TO DO → Beginning with the line where "223 19 187 82" appears, repeat every remaining line of the entries exactly, the last line included.

Stored items →

###

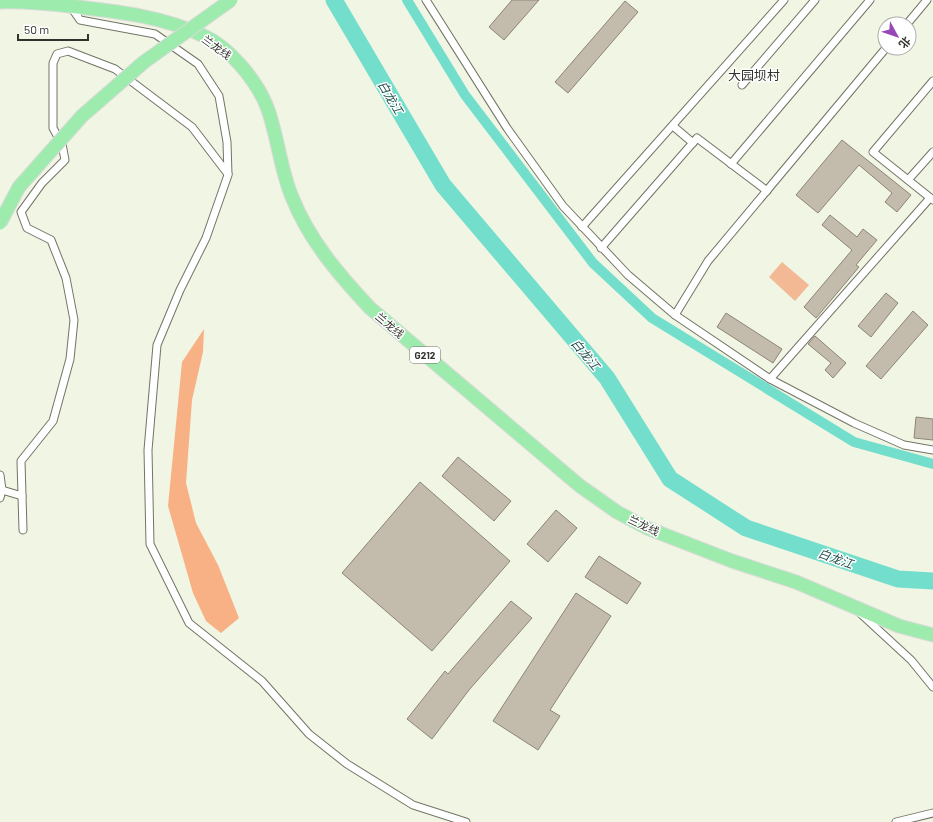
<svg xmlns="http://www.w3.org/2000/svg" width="933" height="822" viewBox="0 0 933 822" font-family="Barlow,'Noto Sans SC',sans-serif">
<rect width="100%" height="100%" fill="#f1f5e3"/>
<!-- green -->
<path fill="#f3b995" d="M782 262 809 285 795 301 769 277Z"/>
<!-- forest -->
<path fill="#f8b184" d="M204 329 203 352 192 400 186 483 196 523 218 565 239 618 221 633 206 621 193 593 168 506 182 362Z"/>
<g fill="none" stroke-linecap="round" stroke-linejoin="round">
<!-- canal -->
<path stroke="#74decd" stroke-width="10" d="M407 0 465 95 593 263 652 318 854 442 933 464"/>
<!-- river -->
<path stroke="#74decd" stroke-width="17" d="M334 0 443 185 607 378 670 479 746 528 898 579 933 581"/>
</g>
<!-- building -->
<g fill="#c3bbac" stroke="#8d8577">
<path d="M512 0H539L504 40 489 27Z"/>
<path d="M625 1 638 12 568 93 555 82Z"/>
<path d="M842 140 911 195 897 212 885 202 892 193 859 165 818 213 796 195Z"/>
<path d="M830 215 857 237 863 229 877 240 856 265 859 267 816 318 804 307 852 250 822 225Z"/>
<path d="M886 293 898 303 871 337 858 326Z"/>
<path d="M913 311 928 325 881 379 866 366Z"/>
<path d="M726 313 782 349 773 363 717 327Z"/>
<path d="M815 336 846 363 833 378 825 370 831 363 808 344Z"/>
<path d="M916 417 933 419V440L914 438Z"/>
<path d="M458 457 511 501 494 521 442 476Z"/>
<path d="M420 482 510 561 432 651 342 573Z"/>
<path d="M556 510 577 528 548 562 527 544Z"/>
<path d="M599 556 641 583 627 604 585 577Z"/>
<path d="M576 593 611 616 550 710 560 716 538 750 493 721Z"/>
<path d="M511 601 532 618 469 690 432 739 407 719 445 671 448 674Z"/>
</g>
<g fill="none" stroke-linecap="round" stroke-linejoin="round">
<!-- street casing -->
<g stroke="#727566" stroke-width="9">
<g id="street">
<path d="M426 0 507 128 563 206 628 275 675 315 770 379 854 423 904 445 933 450"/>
<path d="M71 7 80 20 155 34 198 64 219 96 227 142 228 175 206 238 180 290 157 345 148 450 150 544 189 623 262 681 309 734 347 764 413 805 466 822"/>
<path d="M907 24 927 0"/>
<path d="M742 85 815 0"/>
<path d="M673 126 693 143"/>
<path d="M731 164 870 0"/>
<path d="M908 180 933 152"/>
<path d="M933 200 873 152 933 81"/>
<path d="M582 227 784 0"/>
<path d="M601 248 697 138 767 191"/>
<path d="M675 315 708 261 886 48"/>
<path d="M770 379 930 198"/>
<path d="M0 475 2 490 0 498"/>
<path d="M2 490 22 496"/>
<path d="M23 530 21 461 53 421 70 359 74 320 66 278 51 240 27 228 21 212 42 183 65 160 62 144 53 128V63L57 54 68 51 115 69 192 127 228 174"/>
<path d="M861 614 911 660 933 687"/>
<path d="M896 822 933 813"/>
</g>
</g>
<!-- highway casing -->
<g stroke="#dadad9" stroke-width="15">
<path id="highway" d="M0 2C26 1 52 4 78 7 121 12 164 17 204 36 229 47 257 81 267 107 278 136 280 169 292 197 309 240 339 275 370 308L580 486 617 512 647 528 732 561 796 582 899 626 933 635"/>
</g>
<!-- street -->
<use href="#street" stroke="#fff" stroke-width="7"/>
<!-- highway -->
<use href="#highway" stroke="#9decad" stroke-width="13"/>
<!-- highway-bridge casing -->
<g stroke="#dadad9" stroke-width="15" stroke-linecap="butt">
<path id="highway-bridge" d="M0 223 19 187 82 116 144 62 231 0"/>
</g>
<!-- highway-bridge -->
<use href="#highway-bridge" stroke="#9decad" stroke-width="13"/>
</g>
<g text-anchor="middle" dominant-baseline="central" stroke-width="3" stroke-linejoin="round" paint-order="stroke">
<!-- shield labels -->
<rect fill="#fff" stroke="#6f706b" stroke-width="1" x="410" y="347" width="30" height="16" rx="3"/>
<g font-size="10" font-weight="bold" fill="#31322c">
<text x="425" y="355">G212</text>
</g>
<!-- street labels -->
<g font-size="11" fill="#31322c" stroke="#fff">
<text transform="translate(217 47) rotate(36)">兰龙线</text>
<text transform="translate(390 325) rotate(40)">兰龙线</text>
<text transform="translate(644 525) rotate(25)">兰龙线</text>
</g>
<!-- water labels -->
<g font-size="12" font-style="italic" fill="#215049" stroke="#fff">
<text transform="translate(391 97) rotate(59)">白龙江</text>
<text transform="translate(586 354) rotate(50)">白龙江</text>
<text transform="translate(836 558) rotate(19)">白龙江</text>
</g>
<!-- quarter labels -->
<g font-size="13" fill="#31322c" stroke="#fff">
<text x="754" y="75">大园坝村</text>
</g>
</g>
<!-- north arrow -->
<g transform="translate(897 36) rotate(130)"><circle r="19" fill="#ffffff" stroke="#adadab"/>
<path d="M0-3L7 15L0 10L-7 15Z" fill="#9847b6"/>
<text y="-6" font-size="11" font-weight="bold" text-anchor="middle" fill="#31322c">北</text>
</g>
<!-- scale -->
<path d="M18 34v6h70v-6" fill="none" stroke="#31322c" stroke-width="2"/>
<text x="24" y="34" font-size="12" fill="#31322c" stroke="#ffffff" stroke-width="3" paint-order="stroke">50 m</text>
</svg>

###

OUTPUT BELOW →
<path id="highway-bridge" d="M0 223 19 187 82 116 144 62 231 0"/>
</g>
<!-- highway-bridge -->
<use href="#highway-bridge" stroke="#9decad" stroke-width="13"/>
</g>
<g text-anchor="middle" dominant-baseline="central" stroke-width="3" stroke-linejoin="round" paint-order="stroke">
<!-- shield labels -->
<rect fill="#fff" stroke="#6f706b" stroke-width="1" x="410" y="347" width="30" height="16" rx="3"/>
<g font-size="10" font-weight="bold" fill="#31322c">
<text x="425" y="355">G212</text>
</g>
<!-- street labels -->
<g font-size="11" fill="#31322c" stroke="#fff">
<text transform="translate(217 47) rotate(36)">兰龙线</text>
<text transform="translate(390 325) rotate(40)">兰龙线</text>
<text transform="translate(644 525) rotate(25)">兰龙线</text>
</g>
<!-- water labels -->
<g font-size="12" font-style="italic" fill="#215049" stroke="#fff">
<text transform="translate(391 97) rotate(59)">白龙江</text>
<text transform="translate(586 354) rotate(50)">白龙江</text>
<text transform="translate(836 558) rotate(19)">白龙江</text>
</g>
<!-- quarter labels -->
<g font-size="13" fill="#31322c" stroke="#fff">
<text x="754" y="75">大园坝村</text>
</g>
</g>
<!-- north arrow -->
<g transform="translate(897 36) rotate(130)"><circle r="19" fill="#ffffff" stroke="#adadab"/>
<path d="M0-3L7 15L0 10L-7 15Z" fill="#9847b6"/>
<text y="-6" font-size="11" font-weight="bold" text-anchor="middle" fill="#31322c">北</text>
</g>
<!-- scale -->
<path d="M18 34v6h70v-6" fill="none" stroke="#31322c" stroke-width="2"/>
<text x="24" y="34" font-size="12" fill="#31322c" stroke="#ffffff" stroke-width="3" paint-order="stroke">50 m</text>
</svg>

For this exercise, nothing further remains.